* **Problem statement**:
Please pull the text from each of the records below and copy every line word for word, leaving out the pictures.

--- Data to use Enclosed Below ---

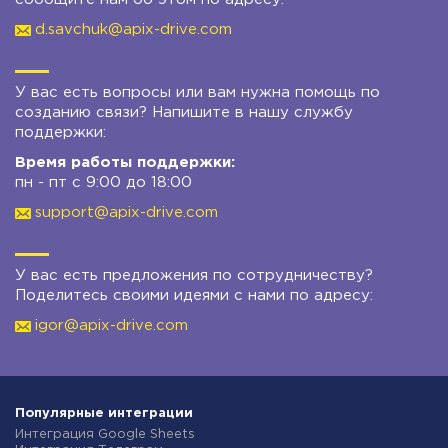
d.savchuk@apix-drive.com
У вас есть вопросы или вам нужна помощь по
созданию связи? Напишите в нашу службу
поддержки:
Время работы поддержки:
пн - пт с 9:00 до 18:00
support@apix-drive.com
У вас есть предложения по сотрудничеству?
Поделитесь своими идеями с нами по адресу:
igor@apix-drive.com
Популярные интеграции
Интеграция Google Sheets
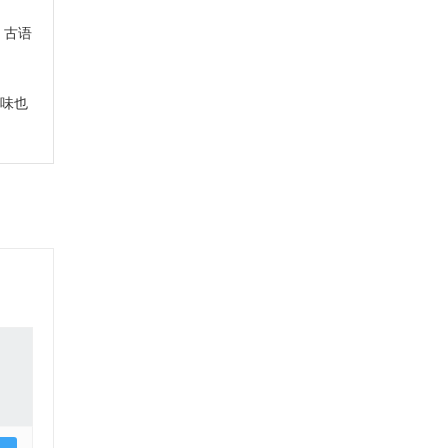
，古语
滋味也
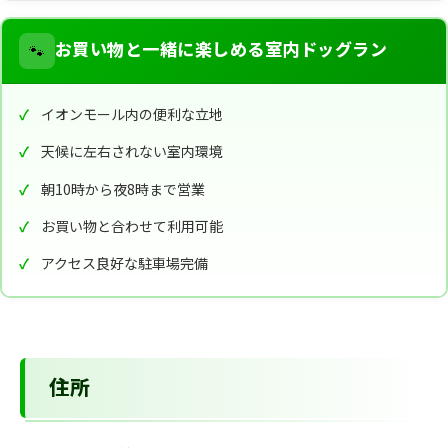
🐾
お買い物と一緒に楽しめる室内ドッグラン
イオンモール内の便利な立地
天候に左右されない室内環境
朝10時から夜8時まで営業
お買い物と合わせて利用可能
アクセス良好な駐車場完備
住所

--- End of Enclosed Data to use ---

* **Your response**:
d.savchuk@apix-drive.com
У вас есть вопросы или вам нужна помощь по
созданию связи? Напишите в нашу службу
поддержки:
Время работы поддержки:
пн - пт с 9:00 до 18:00
support@apix-drive.com
У вас есть предложения по сотрудничеству?
Поделитесь своими идеями с нами по адресу:
igor@apix-drive.com
Популярные интеграции
Интеграция Google Sheets
，古语
滋味也
🐾
お買い物と一緒に楽しめる室内ドッグラン
イオンモール内の便利な立地
天候に左右されない室内環境
朝10時から夜8時まで営業
お買い物と合わせて利用可能
アクセス良好な駐車場完備
住所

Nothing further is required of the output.